◆ TASK ◆
Report back each line of the data that contains the word "vulnerable".

**** DATA PROVIDED

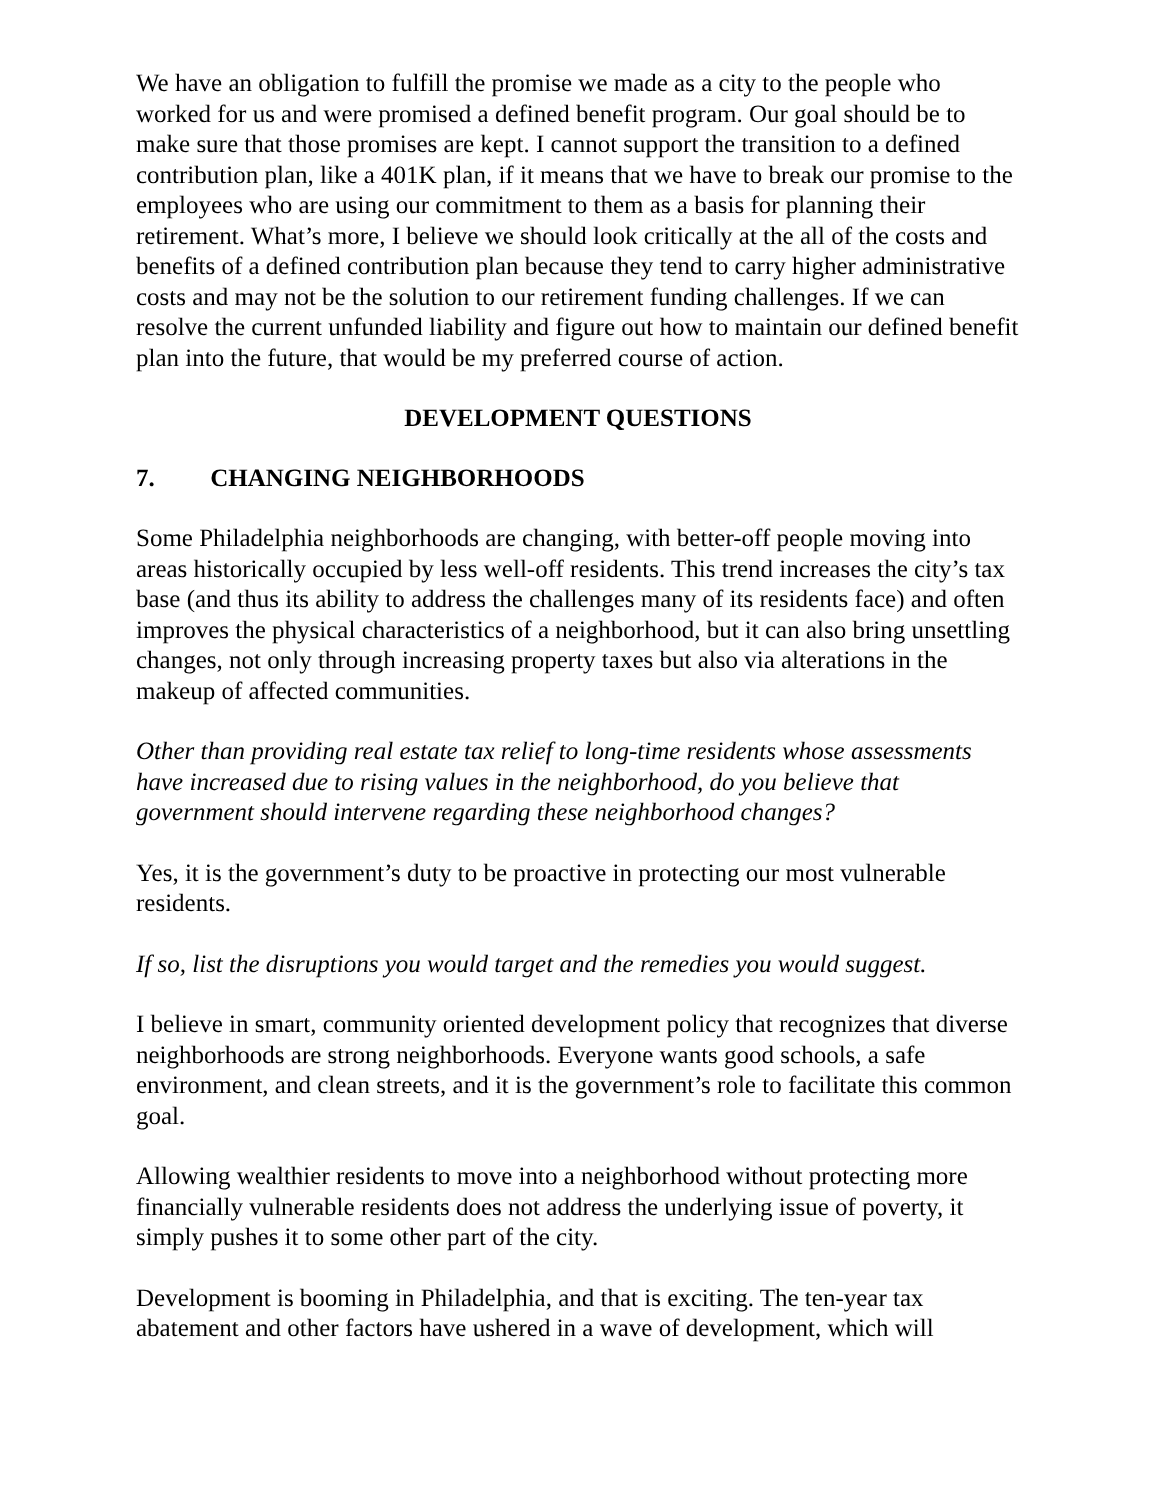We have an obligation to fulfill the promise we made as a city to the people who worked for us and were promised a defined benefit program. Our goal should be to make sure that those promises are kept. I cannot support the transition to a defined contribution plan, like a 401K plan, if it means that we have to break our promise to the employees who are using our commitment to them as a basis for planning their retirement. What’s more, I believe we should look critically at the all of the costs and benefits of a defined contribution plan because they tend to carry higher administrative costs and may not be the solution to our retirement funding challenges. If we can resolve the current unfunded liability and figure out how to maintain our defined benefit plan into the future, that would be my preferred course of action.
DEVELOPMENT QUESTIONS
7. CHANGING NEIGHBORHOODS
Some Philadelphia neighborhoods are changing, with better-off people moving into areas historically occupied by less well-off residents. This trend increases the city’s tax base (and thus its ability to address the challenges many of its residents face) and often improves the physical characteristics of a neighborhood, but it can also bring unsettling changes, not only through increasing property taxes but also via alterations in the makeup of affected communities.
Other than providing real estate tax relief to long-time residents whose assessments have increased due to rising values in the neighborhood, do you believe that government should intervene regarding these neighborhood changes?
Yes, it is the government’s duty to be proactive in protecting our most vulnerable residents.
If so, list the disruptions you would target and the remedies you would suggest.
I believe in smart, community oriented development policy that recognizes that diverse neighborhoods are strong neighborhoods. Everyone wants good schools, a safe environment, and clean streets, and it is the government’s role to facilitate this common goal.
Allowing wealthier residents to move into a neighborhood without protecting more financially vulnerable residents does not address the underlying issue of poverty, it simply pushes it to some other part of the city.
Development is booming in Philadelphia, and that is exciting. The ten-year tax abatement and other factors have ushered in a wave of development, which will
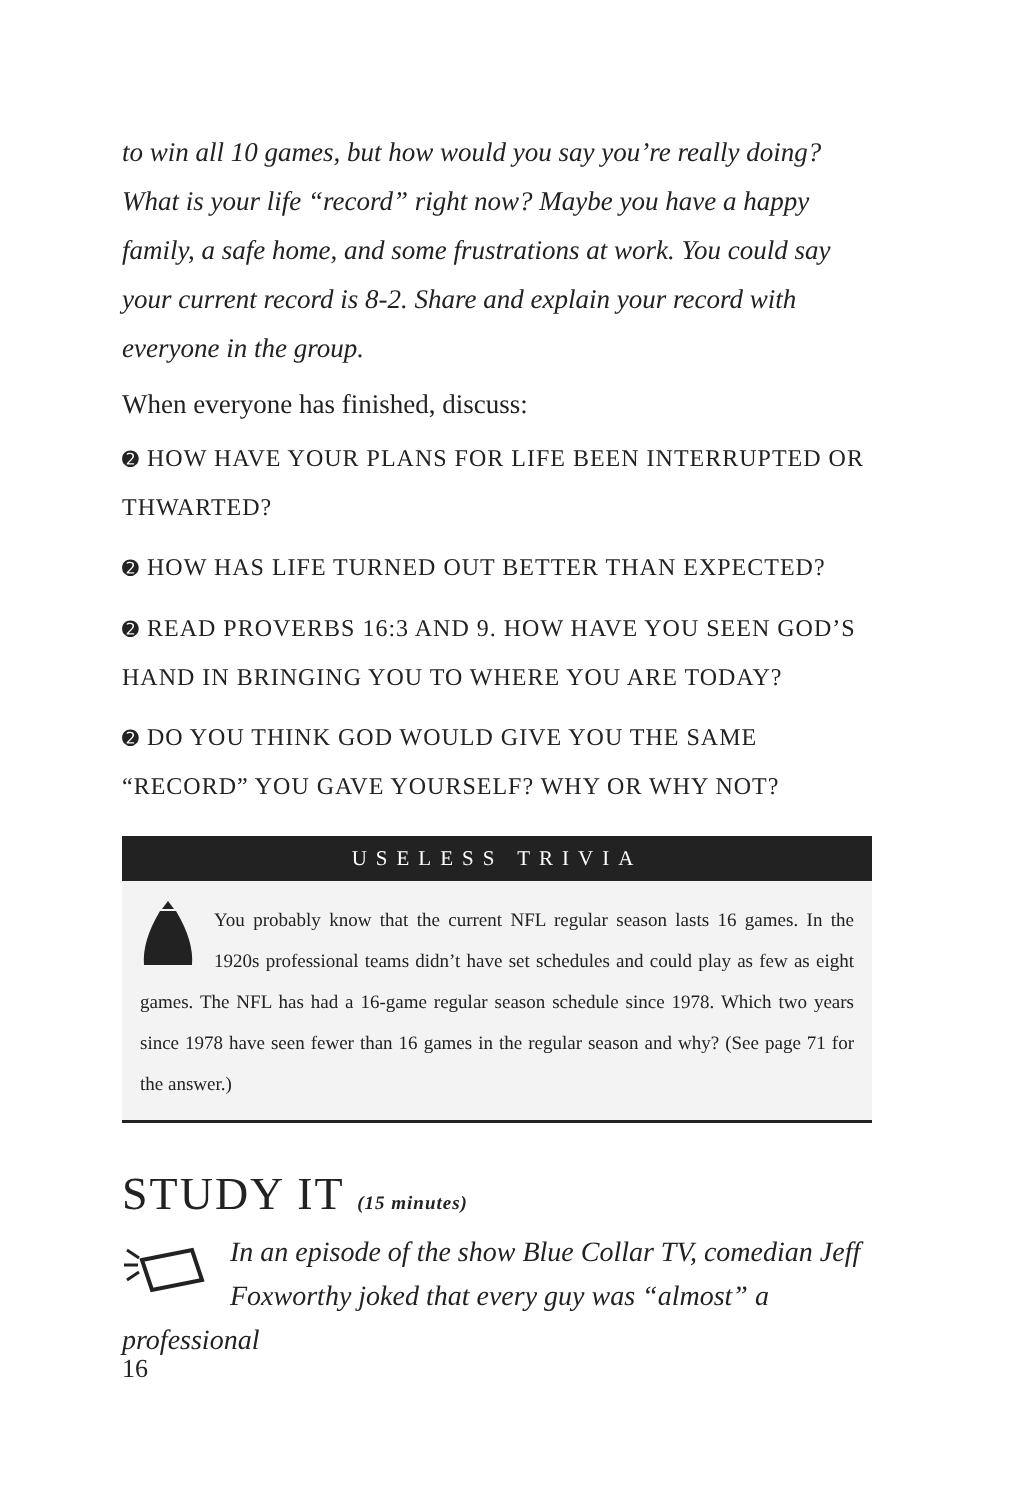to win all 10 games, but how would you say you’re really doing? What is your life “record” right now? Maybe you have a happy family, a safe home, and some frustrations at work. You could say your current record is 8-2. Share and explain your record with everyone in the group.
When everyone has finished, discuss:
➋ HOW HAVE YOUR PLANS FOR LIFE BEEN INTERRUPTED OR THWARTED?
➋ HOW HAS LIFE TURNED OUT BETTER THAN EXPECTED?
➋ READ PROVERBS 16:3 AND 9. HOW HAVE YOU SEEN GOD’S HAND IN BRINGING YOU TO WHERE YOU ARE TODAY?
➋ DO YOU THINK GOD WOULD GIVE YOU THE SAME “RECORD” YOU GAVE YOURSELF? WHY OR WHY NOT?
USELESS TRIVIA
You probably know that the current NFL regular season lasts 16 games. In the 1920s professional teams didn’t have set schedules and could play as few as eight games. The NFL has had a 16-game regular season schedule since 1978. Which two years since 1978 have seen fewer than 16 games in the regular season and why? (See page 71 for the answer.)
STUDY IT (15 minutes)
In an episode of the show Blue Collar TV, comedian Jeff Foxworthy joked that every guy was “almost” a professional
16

********

◆ SOLUTION TO THIS PROBLEM ◆
Yes, it is the government’s duty to be proactive in protecting our most vulnerable residents.
Allowing wealthier residents to move into a neighborhood without protecting more financially vulnerable residents does not address the underlying issue of poverty, it simply pushes it to some other part of the city.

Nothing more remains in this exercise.